Detailliert zeichnet die Biographin Myriam Anissimov Levis anhaltenden Kraftakt nach, die Erinnerung an die Shoa wachzuhalten. Seine Bücher: „Ist das ein Mensch?“ (1947), „Atempause“ (1963), „Das periodische System“ (1975), „Wann, wenn nicht jetzt?“ (1982), das den jüdischen Widerstand gegen den Nationalsozialismus dokumentiert; „Die Untergegangenen und die Geretteten“ über die Mechanismen des Vernichtungslagers und ihre Auswirkungen auf die Psyche der Häftlinge, der Roman „Der Ringschlüssel“ (1997), die Erzählungen und Gedichte, zeugen von einem erzählerischen Potential, das Inferno der Shoa mit großer Überzeugungskraft für die Nachwelt zu dokumentieren.

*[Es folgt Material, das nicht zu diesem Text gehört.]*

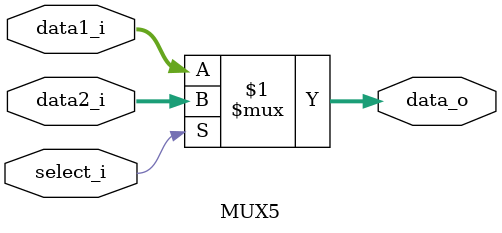
<source format=v>
module MUX5
(
 data1_i,
 data2_i,
 select_i,
 data_o
 );
   
   // Ports
   input [4:0] data1_i;
   input [4:0] data2_i;
   input       select_i;
   output [4:0] data_o;   
   
   assign data_o = (select_i) ? data2_i : data1_i;
   
   
endmodule 

</source>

In der Frage, welche Lehren aus dem Massenmord am europäischen Judentum zu ziehen seien, wies er wiederholt daraufhin, zu welchen Greueltaten Menschen fähig sind. Zugleich bewahrte er sich aber seinen Glauben an einen Humanismus, der auf einem Erinnern basiert, das weder auf Rache noch vorschnelles Verzeihen abzielt, sondern Gerechtigkeit einfordert, ohne dabei die Opfer zu instrumentalisieren, einfordert. Das schloß auch sein Engagment gegen Antisemitismus und die Leugnung der Shoa mit ein. 1978 verfaßte Primo Levi einen Text für den Gedenkstein im Block der italienischen Häftlinge in Auschwitz, worin er sein Credo formulierte: „Besucher, betrachte die Überreste dieses Lagers und bedenke: Aus welchem Land du auch kommen magst, du bist kein Fremder. Sorge dafür, daß deine Reise nicht umsonst ist, daß unser Tod nicht umsonst ist. Dir und deinen Kindern vermittelt die Asche von Auschwitz eine Warnung. Möge die Frucht des Hasses, dessen Spuren du hier siehst, keine neue Saat tragen, weder heute noch jemals.“(S. 457)

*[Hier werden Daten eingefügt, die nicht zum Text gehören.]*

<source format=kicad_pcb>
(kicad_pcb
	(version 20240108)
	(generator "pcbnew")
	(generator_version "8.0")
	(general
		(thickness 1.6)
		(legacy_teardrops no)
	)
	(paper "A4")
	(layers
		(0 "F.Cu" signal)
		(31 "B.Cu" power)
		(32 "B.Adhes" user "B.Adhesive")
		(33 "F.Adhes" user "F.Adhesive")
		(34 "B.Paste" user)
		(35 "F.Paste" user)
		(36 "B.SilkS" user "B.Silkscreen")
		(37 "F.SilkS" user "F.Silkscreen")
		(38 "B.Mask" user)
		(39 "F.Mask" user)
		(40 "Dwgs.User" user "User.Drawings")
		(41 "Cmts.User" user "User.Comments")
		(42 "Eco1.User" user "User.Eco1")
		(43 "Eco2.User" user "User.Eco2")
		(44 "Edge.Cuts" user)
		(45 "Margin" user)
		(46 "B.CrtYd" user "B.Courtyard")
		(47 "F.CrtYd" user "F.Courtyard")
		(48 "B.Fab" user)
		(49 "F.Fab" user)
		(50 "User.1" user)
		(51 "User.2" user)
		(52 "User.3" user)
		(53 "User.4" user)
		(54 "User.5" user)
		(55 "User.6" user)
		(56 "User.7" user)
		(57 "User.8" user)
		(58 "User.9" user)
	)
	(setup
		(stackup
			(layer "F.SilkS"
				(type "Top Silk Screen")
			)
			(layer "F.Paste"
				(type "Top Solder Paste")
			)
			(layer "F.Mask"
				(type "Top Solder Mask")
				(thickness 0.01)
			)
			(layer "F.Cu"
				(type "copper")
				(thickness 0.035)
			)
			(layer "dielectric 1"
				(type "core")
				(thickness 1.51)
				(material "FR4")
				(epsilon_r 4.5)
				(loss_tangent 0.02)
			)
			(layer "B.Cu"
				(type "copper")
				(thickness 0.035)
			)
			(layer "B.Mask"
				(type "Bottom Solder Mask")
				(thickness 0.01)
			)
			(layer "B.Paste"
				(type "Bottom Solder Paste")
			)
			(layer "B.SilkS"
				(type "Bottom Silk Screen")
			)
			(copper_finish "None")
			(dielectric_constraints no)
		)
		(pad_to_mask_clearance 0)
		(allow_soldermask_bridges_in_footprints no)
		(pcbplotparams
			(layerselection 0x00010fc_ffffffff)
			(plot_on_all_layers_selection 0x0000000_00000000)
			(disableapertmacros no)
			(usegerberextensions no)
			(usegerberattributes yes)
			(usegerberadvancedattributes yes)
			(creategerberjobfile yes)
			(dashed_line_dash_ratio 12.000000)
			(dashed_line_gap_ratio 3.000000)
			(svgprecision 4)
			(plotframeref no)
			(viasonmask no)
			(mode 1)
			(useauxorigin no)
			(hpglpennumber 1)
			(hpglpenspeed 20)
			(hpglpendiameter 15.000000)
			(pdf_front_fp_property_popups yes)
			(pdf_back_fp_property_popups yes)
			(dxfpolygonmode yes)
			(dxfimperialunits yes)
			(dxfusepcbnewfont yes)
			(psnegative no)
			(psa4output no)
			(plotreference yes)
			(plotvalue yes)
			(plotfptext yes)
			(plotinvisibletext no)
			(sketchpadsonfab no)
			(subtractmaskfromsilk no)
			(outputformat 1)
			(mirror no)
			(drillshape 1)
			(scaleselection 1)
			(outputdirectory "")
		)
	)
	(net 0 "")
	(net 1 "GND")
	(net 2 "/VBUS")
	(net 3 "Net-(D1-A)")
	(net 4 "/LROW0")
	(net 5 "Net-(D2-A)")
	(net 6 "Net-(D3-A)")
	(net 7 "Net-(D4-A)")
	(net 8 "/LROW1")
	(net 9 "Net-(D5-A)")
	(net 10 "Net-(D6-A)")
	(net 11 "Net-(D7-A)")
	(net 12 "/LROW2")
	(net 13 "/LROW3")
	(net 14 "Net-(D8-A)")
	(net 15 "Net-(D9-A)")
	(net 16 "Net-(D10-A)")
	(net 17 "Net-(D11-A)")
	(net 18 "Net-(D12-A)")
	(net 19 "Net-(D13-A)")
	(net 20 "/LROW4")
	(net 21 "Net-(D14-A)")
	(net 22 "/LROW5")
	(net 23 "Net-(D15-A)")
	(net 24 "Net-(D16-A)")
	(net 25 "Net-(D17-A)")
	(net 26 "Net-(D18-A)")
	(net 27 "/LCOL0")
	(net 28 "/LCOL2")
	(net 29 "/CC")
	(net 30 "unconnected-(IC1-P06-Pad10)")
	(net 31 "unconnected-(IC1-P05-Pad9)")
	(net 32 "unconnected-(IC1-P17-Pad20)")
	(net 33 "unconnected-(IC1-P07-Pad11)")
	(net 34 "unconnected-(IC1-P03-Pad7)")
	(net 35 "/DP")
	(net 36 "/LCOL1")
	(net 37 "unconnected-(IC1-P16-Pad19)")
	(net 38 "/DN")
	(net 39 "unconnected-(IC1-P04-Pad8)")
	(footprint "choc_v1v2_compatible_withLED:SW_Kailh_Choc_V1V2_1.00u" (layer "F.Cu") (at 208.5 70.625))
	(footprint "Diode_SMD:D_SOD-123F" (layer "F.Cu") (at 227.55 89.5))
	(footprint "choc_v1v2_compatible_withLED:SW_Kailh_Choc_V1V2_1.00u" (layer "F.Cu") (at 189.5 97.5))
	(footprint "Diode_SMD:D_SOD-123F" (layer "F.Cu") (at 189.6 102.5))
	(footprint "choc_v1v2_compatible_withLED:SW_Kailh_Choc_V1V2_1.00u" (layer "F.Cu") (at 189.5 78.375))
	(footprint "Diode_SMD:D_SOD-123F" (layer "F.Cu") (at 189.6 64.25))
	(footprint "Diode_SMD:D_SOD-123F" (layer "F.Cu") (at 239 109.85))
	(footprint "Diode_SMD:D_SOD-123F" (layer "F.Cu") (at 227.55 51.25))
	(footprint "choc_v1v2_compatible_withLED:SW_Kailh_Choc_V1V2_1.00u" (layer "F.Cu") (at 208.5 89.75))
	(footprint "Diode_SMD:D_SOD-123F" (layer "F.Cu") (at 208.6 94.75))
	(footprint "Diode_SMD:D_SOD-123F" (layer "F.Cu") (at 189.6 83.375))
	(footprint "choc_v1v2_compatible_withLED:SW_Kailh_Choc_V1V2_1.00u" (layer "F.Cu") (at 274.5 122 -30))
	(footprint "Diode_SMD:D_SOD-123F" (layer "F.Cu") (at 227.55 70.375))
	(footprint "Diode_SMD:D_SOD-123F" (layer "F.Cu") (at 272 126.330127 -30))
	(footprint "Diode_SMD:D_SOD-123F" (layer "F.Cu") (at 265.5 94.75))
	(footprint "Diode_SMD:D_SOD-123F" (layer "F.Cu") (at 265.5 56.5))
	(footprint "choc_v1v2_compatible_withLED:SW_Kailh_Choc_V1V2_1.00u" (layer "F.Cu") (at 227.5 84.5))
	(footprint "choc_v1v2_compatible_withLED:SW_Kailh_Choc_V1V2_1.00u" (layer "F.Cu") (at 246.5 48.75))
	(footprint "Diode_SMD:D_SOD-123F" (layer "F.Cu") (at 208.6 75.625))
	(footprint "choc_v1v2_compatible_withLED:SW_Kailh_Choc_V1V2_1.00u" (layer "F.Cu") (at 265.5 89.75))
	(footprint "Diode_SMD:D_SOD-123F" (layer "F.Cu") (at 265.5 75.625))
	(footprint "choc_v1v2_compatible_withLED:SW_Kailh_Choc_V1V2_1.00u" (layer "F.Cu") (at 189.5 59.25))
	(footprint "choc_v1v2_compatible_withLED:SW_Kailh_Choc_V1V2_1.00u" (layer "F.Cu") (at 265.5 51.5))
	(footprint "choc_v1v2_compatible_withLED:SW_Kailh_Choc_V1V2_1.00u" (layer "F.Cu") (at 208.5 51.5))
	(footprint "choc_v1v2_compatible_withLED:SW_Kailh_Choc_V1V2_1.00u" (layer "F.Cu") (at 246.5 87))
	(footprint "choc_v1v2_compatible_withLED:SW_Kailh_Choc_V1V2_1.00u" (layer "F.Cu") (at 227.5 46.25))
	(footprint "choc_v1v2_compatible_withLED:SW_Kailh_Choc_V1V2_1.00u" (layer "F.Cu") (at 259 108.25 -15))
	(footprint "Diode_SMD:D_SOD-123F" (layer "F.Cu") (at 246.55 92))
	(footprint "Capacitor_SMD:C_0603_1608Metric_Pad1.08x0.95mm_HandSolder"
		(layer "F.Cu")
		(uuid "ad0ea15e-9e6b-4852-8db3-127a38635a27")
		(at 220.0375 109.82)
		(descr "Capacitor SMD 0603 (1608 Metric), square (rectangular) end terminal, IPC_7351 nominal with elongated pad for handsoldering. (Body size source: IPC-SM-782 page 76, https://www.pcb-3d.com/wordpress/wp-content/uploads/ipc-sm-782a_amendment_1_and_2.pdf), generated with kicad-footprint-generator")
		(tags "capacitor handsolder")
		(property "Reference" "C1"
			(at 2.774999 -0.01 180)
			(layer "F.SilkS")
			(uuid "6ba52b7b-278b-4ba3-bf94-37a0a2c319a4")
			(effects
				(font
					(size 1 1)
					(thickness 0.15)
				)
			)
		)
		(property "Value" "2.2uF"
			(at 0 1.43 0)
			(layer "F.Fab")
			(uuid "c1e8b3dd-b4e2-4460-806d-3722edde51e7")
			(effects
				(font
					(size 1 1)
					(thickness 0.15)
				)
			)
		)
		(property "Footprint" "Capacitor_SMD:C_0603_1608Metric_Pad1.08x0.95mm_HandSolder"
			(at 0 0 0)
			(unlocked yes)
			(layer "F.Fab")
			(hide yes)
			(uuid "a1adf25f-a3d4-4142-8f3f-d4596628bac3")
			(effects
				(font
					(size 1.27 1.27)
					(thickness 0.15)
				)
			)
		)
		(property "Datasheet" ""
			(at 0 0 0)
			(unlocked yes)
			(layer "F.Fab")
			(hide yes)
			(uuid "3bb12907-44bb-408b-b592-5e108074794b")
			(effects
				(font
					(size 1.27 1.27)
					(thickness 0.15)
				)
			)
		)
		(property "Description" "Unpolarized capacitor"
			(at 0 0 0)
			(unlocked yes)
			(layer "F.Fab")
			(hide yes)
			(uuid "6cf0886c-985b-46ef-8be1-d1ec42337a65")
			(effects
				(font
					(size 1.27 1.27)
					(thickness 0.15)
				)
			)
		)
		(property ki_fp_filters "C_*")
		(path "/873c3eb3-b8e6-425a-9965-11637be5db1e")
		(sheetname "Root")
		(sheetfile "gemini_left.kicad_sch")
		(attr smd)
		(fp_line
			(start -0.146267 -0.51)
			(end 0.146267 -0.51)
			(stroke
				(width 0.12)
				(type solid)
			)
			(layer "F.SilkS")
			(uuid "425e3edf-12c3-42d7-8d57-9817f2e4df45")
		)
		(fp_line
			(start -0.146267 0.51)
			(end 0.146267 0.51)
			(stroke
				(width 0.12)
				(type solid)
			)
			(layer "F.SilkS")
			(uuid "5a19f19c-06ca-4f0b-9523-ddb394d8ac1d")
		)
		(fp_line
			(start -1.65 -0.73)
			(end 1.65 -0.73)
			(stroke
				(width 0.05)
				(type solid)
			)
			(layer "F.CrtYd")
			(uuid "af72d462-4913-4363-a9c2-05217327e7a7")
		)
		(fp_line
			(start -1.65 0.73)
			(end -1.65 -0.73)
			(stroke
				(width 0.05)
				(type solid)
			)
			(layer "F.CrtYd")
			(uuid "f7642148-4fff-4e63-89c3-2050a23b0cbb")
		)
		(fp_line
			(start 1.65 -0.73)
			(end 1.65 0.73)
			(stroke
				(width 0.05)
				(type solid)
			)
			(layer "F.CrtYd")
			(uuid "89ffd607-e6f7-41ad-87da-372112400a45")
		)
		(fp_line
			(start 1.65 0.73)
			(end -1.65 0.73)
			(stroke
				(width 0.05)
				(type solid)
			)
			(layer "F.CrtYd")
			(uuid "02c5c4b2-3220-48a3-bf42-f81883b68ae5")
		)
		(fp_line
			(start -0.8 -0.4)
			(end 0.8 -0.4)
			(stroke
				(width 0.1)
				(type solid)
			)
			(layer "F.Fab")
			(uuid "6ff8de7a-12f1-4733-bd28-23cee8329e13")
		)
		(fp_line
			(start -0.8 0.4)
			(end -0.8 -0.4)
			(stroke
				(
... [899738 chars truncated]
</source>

Mit dieser voluminösen Biographie Primo Levis liegt eine empfehlenswerte Studie vor, die dokumentiert, wie ein Überlebender der Shoa seine Leidenserfahrungen und sein Denken nach Auschwitz schreibend in die Öffentlichkeit einzubringen versuchte, sich jedoch am Ende seines Lebens gescheitert sah und schließlich wie Paul Celan, Bruno Bettelheim, Tadeusz Borowski und Jean Améry nur einen ‚Ausweg ins Freie‘ erkannte: den selbstgewählten Tod.

P. S.: Eine treffliche Ergänzung zu Anissimovs Lebensdarstellung ist der soeben erschienene Auswahlband mit den wichtigsten Gesprächen und Interviews Primo Levis nach Themenkreisen geordnet: Leben, Bücher, Literatur, Shoa, Judentum und Staat Israel.